SOhO Hosts Laura Veirs

Folk Songstress Talks Touring, Recording, Motherhood

Laura Veirs
David Belisle

With seven albums and more than 10 years of music-making to her name, Laura Veirs just might be one of folk’s more accomplished contemporary artists. The Seattle-cum-Portland songstress recently parted ways with longtime label Nonesuch Records, forging a new path altogether, independently releasing her latest album, July Flame, and having her first child, a son, with partner and collaborator Tucker Martine. Currently, though, it’s all about the live show, which makes a stop in Santa Barbara this Saturday, October 30. The performance, which includes Veirs and a modest three-piece backing band, will no doubt capitalize on the singer’s sizable catalogue, as well as her penchant for delicate and powerful song-crafting. For Flame in particular, Veirs has created an earnest and warm collection of folk-minded orchestrations that are sunny in parts, somber in others, and filled with the naturalistic themes that have long marked her catalogue. I spoke with Veirs recently from her home in Portland, where she recorded Flame with Martine, about touring, songwriting, and her newfound role as mother.

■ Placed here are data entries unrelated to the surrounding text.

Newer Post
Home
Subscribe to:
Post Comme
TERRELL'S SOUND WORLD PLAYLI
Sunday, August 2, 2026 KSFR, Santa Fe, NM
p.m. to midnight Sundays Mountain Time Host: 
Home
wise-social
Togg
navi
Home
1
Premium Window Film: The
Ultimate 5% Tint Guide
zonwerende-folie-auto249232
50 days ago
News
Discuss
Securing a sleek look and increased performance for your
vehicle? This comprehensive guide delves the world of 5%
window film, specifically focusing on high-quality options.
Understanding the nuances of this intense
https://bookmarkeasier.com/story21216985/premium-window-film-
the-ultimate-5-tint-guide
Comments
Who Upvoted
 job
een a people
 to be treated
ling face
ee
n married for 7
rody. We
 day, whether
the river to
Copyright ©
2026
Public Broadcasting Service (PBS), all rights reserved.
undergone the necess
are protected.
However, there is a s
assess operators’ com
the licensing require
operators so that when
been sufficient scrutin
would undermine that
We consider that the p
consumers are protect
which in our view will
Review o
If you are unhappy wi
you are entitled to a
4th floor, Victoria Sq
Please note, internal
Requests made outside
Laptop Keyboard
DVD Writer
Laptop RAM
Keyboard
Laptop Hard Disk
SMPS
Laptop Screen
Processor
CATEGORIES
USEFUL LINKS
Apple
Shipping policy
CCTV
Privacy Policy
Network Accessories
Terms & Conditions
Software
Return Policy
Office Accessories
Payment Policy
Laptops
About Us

Congratulations on the baby. How’s it been to be a new mom on tour? Well, it’s been interesting and challenging, but actually, in some ways, more fun. I’ve been touring for a long time—almost 10 years—and it can sometimes feel like a job or a grind. I was surprised, though. When Tennessee came on tour with us—we’ve done three weeks in Europe and three in the States—he was really adaptable and really fun to be around. There’s so many times on tour where you’re just sitting around waiting for something: waiting for an airplane or waiting for a gig to start or waiting for dinner. And he has fun. Babies have a very cheerful outlook and are fun to be around throughout the day. It’s kind of cool, but of course also challenging, and I think it will become more so as he becomes mobile and is filled with self will, because he’s not mobile and doesn’t have a lot of self will yet. [Laughs.]

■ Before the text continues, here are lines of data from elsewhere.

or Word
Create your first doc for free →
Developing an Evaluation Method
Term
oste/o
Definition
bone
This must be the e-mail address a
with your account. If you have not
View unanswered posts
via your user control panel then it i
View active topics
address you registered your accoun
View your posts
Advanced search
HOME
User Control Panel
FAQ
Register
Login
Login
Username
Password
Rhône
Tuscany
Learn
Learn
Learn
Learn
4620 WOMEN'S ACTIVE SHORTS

For a lot of musicians, this would be the time to take off, or even spend time at home writing—but you seem to have been touring all the way through. Was there any thought of laying low for a bit? Not really, because I had this album done and I needed to get it out there. I guess I could have held on to it for a few years, but it had already been three years since I put a record out, and I felt like I had enough energy. It’s actually been nice. I feel like if I were just at home writing, I’d probably feel a little bit … well, no. I want to do that and I will after the European tour. I need to take some time to write because that’s important to me and I feel a little bit like I’ve been ignoring that side of myself.

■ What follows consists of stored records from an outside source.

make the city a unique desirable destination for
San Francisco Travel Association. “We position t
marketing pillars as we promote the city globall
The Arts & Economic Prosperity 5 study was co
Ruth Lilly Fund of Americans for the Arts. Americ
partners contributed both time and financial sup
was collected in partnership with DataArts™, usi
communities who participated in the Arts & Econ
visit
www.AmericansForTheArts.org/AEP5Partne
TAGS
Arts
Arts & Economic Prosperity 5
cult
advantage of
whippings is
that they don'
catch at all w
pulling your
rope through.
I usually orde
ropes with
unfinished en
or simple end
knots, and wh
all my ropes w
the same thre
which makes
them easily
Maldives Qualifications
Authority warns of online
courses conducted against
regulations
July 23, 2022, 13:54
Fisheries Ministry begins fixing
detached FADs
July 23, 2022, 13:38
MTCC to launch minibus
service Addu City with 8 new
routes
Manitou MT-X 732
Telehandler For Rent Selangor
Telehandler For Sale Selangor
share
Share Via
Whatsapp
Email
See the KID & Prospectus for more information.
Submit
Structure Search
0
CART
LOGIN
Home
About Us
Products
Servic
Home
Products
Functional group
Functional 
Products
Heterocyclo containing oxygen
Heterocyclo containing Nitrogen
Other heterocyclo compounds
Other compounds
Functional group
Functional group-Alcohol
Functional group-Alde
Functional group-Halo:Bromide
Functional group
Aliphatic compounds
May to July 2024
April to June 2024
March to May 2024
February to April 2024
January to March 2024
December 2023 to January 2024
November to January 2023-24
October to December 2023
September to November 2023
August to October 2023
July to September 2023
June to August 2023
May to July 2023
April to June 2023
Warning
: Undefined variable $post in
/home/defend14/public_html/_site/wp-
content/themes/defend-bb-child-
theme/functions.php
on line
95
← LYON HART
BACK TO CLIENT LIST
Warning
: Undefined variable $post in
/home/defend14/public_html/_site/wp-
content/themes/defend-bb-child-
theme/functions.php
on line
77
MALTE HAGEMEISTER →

I’m always curious to hear about couples who can maintain a creative working relationship. How do you and Tucker negotiate between the business and family? Tucker and I were friends for five years and making records together before we were lovers, so we had that kind of rapport already. He’s just a great producer and collaborator, and I feel like we share a very similar and very wide view of our aesthetic. Also, I have really strong opinions about my songs and the lyrics and the melodies and everything, but once it comes to production, I don’t really care. I’m pretty hands-off, which he likes because he’s a producer and likes to be really hands-on with all of that, so I think we’re a really good match.

Finally, what can fans and newcomers expect from the show? It’ll be a lean ’n’ mean setup. The Hall of Flames is a trio. I have a friend from Los Angeles named Tim Young on guitar and singing, and he’s just phenomenal. Then my friend Alex Guy is playing viola, and she is a great singer also, so there’s a lot of three-part harmonies and a lot of improvisation on their part, because they’re both great improvisers. They added their solos to the various open parts in my songs, but when I’m singing, it’s pretty sparse and they lay back. Also, they’ve got overdrive and beats and weird electronic sounds, too. It’s not just folk music—but it’s definitely rooted in my folk songs.